What the exercise asks:
Retype the lines of the entries below without any changes, starting with the first line and ending with the line that contains "common name: Tiger bee fly". Include that line.

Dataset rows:

— begin —

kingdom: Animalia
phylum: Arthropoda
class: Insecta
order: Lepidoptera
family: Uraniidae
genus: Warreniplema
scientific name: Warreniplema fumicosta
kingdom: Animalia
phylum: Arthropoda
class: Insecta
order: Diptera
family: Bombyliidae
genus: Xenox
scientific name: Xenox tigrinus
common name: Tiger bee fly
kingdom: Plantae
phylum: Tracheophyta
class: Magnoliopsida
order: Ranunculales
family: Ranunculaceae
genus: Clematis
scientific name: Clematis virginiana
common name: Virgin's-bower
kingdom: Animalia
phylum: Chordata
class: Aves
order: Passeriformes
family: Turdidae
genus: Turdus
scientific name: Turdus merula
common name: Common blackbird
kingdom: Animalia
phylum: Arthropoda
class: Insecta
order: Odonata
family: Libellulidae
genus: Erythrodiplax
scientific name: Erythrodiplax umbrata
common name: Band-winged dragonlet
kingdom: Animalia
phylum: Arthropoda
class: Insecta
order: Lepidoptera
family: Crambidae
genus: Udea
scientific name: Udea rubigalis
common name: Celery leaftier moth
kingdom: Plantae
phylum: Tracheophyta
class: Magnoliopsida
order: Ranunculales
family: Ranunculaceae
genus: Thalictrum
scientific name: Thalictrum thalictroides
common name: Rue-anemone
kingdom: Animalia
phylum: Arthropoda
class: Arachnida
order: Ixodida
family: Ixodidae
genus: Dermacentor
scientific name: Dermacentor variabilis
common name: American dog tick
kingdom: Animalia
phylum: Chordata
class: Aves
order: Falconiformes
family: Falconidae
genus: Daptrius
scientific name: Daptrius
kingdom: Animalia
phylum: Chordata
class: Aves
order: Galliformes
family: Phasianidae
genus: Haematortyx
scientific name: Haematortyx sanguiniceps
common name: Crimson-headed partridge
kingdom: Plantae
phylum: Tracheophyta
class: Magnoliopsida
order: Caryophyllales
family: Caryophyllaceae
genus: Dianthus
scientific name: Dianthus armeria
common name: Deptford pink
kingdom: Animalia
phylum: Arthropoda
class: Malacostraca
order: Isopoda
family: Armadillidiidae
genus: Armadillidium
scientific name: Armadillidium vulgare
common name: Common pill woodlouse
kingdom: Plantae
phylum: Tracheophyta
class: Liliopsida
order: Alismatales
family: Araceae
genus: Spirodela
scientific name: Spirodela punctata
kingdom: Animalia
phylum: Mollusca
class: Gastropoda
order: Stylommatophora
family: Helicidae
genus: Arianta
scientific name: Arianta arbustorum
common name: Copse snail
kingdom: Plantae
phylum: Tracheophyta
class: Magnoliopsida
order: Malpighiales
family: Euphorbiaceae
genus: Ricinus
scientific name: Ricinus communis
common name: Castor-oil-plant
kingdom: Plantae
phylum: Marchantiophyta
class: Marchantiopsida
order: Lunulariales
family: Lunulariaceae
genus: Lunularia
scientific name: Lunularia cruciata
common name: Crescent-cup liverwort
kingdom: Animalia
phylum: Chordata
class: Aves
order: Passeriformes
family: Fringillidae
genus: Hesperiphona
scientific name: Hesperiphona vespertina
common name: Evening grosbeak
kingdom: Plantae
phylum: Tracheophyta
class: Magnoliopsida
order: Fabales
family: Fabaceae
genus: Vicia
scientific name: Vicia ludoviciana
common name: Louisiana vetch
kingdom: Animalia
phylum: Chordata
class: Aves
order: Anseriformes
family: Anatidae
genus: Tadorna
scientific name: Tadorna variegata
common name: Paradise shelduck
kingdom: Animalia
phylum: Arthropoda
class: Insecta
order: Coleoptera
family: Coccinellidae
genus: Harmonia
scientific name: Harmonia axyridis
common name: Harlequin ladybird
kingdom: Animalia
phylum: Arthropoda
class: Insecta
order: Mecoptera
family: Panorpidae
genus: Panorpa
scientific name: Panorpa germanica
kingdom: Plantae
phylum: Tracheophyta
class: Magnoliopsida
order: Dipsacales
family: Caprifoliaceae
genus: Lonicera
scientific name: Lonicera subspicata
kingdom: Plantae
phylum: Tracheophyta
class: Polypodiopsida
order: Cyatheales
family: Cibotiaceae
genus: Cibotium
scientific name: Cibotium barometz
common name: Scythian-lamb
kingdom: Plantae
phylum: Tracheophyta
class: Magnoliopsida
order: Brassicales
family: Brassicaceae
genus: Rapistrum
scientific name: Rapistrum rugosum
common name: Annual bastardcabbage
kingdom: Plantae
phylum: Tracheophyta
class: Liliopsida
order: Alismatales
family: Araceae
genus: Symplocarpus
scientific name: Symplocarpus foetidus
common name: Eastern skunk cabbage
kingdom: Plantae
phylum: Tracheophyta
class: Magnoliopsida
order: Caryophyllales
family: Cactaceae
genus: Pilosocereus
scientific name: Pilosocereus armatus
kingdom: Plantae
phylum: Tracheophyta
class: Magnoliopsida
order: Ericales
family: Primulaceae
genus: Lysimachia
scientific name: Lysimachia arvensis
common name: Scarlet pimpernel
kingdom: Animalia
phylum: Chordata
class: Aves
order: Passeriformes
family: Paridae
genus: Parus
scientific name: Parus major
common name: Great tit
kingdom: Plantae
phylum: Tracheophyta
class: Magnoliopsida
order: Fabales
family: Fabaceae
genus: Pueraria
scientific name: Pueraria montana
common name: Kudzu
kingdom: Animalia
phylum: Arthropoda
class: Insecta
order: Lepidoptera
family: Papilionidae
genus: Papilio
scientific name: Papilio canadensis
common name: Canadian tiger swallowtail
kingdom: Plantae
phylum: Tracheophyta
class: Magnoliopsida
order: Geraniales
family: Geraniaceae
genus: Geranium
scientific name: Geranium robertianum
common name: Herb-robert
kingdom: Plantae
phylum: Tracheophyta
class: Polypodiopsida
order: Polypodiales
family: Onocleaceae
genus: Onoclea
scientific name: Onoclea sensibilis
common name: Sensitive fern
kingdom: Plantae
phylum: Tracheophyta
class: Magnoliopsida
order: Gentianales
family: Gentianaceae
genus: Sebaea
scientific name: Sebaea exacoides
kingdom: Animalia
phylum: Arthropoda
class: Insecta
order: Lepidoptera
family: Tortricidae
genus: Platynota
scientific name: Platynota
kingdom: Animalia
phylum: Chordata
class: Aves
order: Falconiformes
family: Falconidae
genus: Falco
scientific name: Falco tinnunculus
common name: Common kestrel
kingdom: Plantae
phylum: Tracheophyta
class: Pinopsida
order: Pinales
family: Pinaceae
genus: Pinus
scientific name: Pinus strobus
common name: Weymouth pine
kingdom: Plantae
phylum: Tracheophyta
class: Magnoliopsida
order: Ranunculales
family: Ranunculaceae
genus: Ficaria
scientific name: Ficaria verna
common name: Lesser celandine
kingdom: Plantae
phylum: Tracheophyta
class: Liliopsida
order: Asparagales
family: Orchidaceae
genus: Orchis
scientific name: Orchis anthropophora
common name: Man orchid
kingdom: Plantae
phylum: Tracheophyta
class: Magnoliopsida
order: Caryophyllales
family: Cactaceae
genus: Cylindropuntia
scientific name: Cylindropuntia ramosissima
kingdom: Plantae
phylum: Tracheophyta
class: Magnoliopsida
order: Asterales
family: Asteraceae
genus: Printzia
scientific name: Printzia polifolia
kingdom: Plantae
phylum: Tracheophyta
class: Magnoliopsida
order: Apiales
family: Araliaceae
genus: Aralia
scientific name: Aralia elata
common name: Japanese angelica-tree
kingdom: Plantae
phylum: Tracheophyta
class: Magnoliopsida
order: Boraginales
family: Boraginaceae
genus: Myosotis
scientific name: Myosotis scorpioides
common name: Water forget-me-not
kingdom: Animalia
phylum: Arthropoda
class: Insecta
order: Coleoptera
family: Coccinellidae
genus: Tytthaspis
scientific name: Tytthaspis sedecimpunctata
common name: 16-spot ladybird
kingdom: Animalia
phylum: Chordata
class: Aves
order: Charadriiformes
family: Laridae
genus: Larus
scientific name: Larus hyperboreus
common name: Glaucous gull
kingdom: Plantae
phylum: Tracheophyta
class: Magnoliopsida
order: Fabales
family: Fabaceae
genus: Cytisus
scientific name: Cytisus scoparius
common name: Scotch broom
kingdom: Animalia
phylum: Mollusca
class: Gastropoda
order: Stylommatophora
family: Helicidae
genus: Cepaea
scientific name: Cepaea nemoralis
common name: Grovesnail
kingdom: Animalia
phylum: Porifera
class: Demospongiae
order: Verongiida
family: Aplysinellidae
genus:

— end —

Worked answer:
kingdom: Animalia
phylum: Arthropoda
class: Insecta
order: Lepidoptera
family: Uraniidae
genus: Warreniplema
scientific name: Warreniplema fumicosta
kingdom: Animalia
phylum: Arthropoda
class: Insecta
order: Diptera
family: Bombyliidae
genus: Xenox
scientific name: Xenox tigrinus
common name: Tiger bee fly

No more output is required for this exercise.